Your answer must be an exact copy of the listing, with the images left out.

##############################

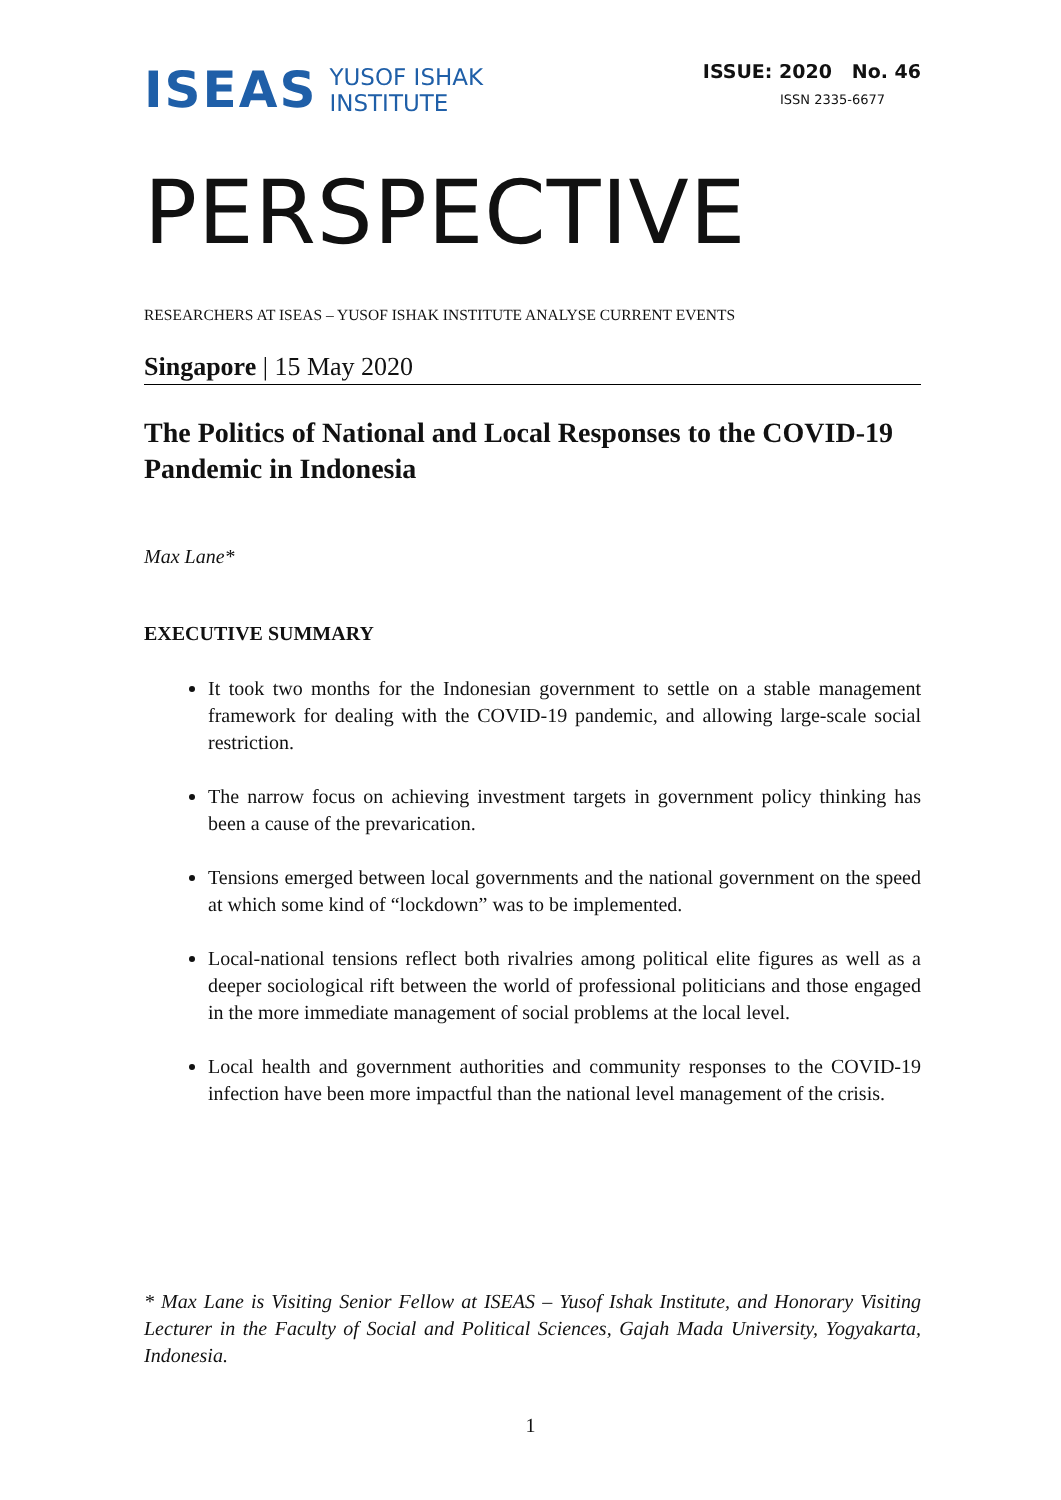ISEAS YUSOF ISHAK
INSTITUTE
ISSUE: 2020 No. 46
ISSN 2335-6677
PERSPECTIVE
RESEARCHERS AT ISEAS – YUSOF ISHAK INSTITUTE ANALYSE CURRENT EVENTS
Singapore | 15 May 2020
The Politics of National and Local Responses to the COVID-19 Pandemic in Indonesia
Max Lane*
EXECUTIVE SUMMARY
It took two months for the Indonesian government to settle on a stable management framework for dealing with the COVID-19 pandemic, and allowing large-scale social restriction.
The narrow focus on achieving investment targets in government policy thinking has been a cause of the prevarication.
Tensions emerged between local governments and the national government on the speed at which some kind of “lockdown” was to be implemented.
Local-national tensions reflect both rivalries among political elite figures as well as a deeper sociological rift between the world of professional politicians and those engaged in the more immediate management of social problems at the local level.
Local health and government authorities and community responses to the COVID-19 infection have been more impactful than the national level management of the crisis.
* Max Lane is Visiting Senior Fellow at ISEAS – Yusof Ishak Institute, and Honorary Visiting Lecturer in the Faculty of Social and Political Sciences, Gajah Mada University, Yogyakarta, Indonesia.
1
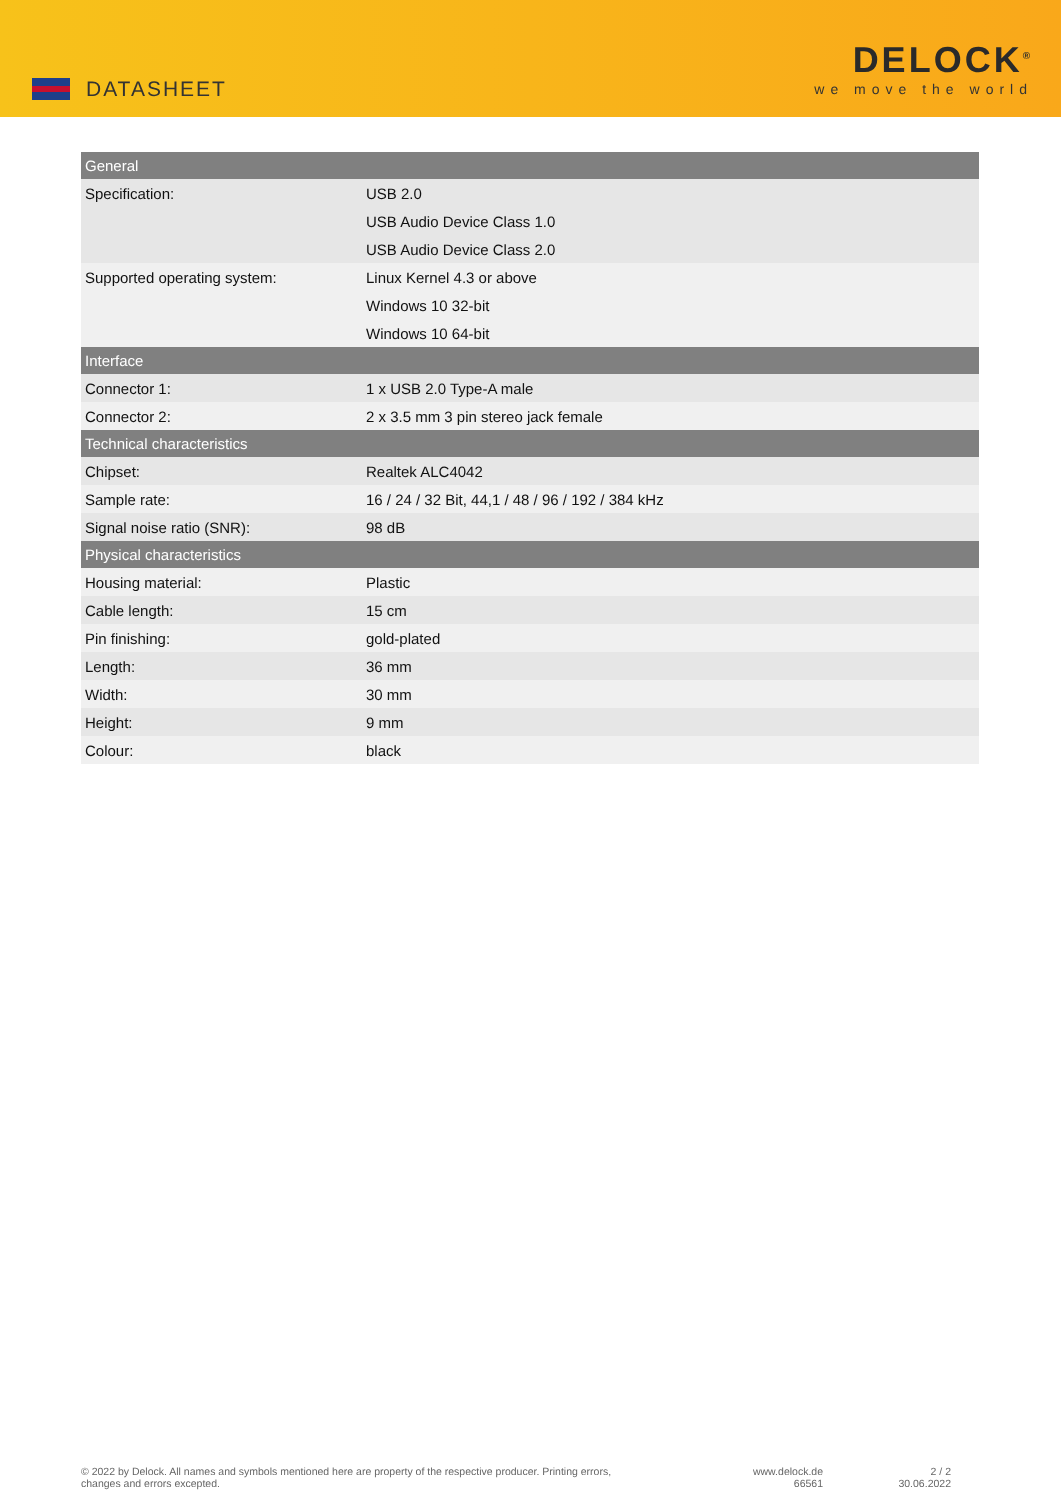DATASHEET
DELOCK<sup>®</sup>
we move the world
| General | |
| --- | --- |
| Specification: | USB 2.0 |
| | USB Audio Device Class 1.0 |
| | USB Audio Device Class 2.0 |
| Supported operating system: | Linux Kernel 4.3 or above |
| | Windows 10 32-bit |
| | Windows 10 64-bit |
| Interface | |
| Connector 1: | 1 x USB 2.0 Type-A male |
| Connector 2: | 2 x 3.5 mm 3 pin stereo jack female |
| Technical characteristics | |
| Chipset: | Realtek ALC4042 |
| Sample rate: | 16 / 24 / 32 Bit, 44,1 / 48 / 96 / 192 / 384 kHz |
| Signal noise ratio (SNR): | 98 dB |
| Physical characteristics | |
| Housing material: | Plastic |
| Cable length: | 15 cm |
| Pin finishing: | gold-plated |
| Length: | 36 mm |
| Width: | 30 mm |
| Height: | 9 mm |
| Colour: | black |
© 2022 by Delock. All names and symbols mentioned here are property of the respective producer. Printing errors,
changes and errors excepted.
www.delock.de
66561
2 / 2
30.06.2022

##############################

**Task answer:**
ISEAS YUSOF ISHAK
INSTITUTE
ISSUE: 2020 No. 46
ISSN 2335-6677
PERSPECTIVE
RESEARCHERS AT ISEAS – YUSOF ISHAK INSTITUTE ANALYSE CURRENT EVENTS
Singapore | 15 May 2020
The Politics of National and Local Responses to the COVID-19 Pandemic in Indonesia
Max Lane*
EXECUTIVE SUMMARY
It took two months for the Indonesian government to settle on a stable management framework for dealing with the COVID-19 pandemic, and allowing large-scale social restriction.
The narrow focus on achieving investment targets in government policy thinking has been a cause of the prevarication.
Tensions emerged between local governments and the national government on the speed at which some kind of “lockdown” was to be implemented.
Local-national tensions reflect both rivalries among political elite figures as well as a deeper sociological rift between the world of professional politicians and those engaged in the more immediate management of social problems at the local level.
Local health and government authorities and community responses to the COVID-19 infection have been more impactful than the national level management of the crisis.
* Max Lane is Visiting Senior Fellow at ISEAS – Yusof Ishak Institute, and Honorary Visiting Lecturer in the Faculty of Social and Political Sciences, Gajah Mada University, Yogyakarta, Indonesia.
1
DATASHEET
DELOCK<sup>®</sup>
we move the world
| General | |
| --- | --- |
| Specification: | USB 2.0 |
| | USB Audio Device Class 1.0 |
| | USB Audio Device Class 2.0 |
| Supported operating system: | Linux Kernel 4.3 or above |
| | Windows 10 32-bit |
| | Windows 10 64-bit |
| Interface | |
| Connector 1: | 1 x USB 2.0 Type-A male |
| Connector 2: | 2 x 3.5 mm 3 pin stereo jack female |
| Technical characteristics | |
| Chipset: | Realtek ALC4042 |
| Sample rate: | 16 / 24 / 32 Bit, 44,1 / 48 / 96 / 192 / 384 kHz |
| Signal noise ratio (SNR): | 98 dB |
| Physical characteristics | |
| Housing material: | Plastic |
| Cable length: | 15 cm |
| Pin finishing: | gold-plated |
| Length: | 36 mm |
| Width: | 30 mm |
| Height: | 9 mm |
| Colour: | black |
© 2022 by Delock. All names and symbols mentioned here are property of the respective producer. Printing errors,
changes and errors excepted.
www.delock.de
66561
2 / 2
30.06.2022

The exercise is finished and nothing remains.